The chances of Fine Gael, Fianna Fáil, and Sinn Fein coming together to form a national government are, let’s face it, almost zero, for the simple reason that politicians probably feel that it would probably disadvantage all three parties.
But that may well be wrong, and, more importantly, leaving the politics out of it, there’s a strong argument to be made that a national government – mooted by Peadar Toibin, amongst others – is the only rational course of action.
Yesterday, the Fianna Fáil leader went on the national airwaves to try to bounce Fine Gael into a coalition government with his lot. “At some point”, said Martin, “Realpolitik has to break through” because the public “would never forgive us for another election”.
That, of course, is complete fantasy. The people who would not forgive him for another election are not the voters, but his own TDs. But further complicating Martin’s difficulties, according to TheJournal.ie and other sources, was that there seems to be very little appetite for “realpolitik” to break out in Fianna Fáil:
FIANNA FÁIL LEADER Micheál Martin faced a backlash by his own TDs for opening the door to a coalition with Fine Gael during this afternoon’s parliamentary party meeting….

# # # # #

§ **Written instruction 1**: Count the lines in the entries that contain the string "treble", matching case exactly, and reply with the number alone.
The passage on Irish coalition talks has no connection to the entries after it.

§ **Raw data**:
# # # # #

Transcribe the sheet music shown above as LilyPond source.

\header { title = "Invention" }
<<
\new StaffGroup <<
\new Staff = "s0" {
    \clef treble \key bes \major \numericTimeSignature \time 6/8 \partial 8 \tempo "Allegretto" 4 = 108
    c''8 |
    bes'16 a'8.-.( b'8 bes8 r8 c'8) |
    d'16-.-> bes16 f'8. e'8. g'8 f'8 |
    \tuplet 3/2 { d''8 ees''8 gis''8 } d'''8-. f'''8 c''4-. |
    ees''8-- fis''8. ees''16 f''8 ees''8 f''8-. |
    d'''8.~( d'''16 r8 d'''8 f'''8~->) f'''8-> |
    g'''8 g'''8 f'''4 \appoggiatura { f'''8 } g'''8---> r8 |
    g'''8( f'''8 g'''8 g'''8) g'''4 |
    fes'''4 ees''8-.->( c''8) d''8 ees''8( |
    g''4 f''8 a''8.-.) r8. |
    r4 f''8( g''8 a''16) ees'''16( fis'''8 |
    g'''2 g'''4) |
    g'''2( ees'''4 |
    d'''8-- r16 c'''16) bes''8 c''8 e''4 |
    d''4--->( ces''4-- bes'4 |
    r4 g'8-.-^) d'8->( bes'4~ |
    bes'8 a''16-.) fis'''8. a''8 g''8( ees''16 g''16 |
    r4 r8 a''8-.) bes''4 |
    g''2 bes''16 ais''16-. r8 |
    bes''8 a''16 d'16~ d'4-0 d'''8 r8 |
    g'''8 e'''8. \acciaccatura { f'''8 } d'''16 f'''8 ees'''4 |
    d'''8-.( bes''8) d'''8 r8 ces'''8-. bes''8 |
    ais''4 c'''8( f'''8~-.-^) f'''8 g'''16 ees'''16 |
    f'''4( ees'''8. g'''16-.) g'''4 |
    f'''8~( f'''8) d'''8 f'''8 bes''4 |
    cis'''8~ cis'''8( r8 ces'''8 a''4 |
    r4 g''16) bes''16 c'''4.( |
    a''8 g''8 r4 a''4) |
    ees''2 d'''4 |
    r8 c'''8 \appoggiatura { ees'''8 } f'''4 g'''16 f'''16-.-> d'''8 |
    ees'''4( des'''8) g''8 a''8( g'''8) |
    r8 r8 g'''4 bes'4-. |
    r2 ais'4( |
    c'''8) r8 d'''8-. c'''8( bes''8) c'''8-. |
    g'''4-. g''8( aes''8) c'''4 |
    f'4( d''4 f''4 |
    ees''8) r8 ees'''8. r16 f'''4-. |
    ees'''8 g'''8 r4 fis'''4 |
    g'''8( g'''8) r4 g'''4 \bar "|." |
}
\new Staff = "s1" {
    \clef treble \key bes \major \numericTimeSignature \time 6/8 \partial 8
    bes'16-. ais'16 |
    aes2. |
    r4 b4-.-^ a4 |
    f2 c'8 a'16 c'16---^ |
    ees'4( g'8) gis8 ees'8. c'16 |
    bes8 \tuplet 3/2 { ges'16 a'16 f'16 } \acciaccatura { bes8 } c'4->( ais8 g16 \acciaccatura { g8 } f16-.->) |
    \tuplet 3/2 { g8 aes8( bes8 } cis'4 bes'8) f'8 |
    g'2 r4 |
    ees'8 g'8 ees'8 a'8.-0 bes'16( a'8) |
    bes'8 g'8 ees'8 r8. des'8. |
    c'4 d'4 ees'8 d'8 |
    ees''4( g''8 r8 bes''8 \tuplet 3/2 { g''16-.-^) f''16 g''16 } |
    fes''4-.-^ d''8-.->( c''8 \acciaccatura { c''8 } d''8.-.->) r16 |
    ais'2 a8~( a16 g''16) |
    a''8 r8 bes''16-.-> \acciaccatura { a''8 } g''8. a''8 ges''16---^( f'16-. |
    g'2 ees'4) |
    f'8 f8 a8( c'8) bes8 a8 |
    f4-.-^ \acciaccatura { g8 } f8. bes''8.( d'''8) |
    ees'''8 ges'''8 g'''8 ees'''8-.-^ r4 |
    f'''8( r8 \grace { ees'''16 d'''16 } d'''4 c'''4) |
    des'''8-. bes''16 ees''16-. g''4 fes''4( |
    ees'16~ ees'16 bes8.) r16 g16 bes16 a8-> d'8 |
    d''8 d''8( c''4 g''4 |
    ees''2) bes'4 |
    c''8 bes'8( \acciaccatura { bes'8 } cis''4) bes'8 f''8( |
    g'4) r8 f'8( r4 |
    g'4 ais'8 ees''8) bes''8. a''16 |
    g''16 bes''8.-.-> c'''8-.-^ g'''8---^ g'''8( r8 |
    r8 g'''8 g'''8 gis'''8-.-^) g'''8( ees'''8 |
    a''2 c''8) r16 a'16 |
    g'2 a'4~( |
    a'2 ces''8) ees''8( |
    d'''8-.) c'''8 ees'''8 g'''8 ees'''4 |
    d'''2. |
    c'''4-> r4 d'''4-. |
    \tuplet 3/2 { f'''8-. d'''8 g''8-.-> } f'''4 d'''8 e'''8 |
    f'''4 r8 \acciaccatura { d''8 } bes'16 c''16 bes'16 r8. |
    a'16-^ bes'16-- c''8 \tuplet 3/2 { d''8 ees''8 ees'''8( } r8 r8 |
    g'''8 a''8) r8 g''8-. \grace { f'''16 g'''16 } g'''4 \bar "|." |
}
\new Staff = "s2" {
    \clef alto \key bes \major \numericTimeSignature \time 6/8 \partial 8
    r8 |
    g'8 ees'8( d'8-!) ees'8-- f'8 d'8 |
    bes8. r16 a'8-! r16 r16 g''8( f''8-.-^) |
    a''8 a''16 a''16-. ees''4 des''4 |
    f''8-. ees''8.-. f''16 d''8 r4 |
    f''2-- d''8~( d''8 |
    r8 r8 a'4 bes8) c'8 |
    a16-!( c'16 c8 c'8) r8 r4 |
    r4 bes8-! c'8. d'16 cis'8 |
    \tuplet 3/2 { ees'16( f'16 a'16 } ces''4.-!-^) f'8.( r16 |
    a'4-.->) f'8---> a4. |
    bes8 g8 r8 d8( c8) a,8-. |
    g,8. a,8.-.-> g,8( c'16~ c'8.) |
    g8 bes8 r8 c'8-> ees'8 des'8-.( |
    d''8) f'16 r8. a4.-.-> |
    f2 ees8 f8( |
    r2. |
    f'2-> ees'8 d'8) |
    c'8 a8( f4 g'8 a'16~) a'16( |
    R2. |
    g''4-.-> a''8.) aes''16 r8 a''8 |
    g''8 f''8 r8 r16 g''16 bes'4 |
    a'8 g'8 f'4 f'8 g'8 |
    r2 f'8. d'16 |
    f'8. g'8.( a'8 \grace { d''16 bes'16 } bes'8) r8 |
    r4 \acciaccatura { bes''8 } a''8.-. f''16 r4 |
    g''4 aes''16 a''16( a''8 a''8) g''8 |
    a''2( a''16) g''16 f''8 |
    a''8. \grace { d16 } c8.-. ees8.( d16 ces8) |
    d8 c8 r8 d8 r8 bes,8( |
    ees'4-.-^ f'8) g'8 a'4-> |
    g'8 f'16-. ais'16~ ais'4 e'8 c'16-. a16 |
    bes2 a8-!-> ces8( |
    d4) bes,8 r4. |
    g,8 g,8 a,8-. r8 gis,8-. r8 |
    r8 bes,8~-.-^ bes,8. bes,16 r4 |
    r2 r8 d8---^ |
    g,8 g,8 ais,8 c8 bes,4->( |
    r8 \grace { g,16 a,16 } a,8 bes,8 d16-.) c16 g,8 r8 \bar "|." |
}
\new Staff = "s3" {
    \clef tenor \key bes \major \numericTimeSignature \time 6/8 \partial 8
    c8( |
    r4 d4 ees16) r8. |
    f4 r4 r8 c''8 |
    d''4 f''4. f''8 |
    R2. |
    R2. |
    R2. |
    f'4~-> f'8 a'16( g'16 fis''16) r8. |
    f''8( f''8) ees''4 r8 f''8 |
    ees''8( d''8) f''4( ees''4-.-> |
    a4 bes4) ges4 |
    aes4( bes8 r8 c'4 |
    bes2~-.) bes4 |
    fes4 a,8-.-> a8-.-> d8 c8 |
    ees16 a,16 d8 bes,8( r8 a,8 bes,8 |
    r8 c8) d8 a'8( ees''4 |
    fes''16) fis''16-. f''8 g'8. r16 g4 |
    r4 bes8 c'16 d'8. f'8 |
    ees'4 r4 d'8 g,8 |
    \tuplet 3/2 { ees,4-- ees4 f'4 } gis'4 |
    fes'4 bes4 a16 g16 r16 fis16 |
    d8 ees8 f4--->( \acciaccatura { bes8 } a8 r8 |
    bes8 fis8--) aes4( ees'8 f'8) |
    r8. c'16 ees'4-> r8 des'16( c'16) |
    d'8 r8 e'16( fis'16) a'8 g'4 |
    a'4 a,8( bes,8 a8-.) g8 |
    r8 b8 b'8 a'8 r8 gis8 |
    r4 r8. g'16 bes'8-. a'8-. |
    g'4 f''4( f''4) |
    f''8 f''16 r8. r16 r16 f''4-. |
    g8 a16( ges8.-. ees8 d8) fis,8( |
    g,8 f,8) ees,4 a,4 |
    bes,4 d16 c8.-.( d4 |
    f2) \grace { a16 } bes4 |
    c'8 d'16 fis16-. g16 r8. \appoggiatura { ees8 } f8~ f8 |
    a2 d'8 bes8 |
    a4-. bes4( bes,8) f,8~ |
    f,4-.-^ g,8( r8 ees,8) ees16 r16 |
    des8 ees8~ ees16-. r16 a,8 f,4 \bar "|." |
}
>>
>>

# # # # #

§ **Written instruction 2**: Copy the passage on Irish coalition talks between "But that may" and "course of action.", inclusive, putting "compelling case" in place of "strong argument".

§ **Output 1**: 2

§ **Output 2**:
But that may well be wrong, and, more importantly, leaving the politics out of it, there’s a compelling case to be made that a national government – mooted by Peadar Toibin, amongst others – is the only rational course of action.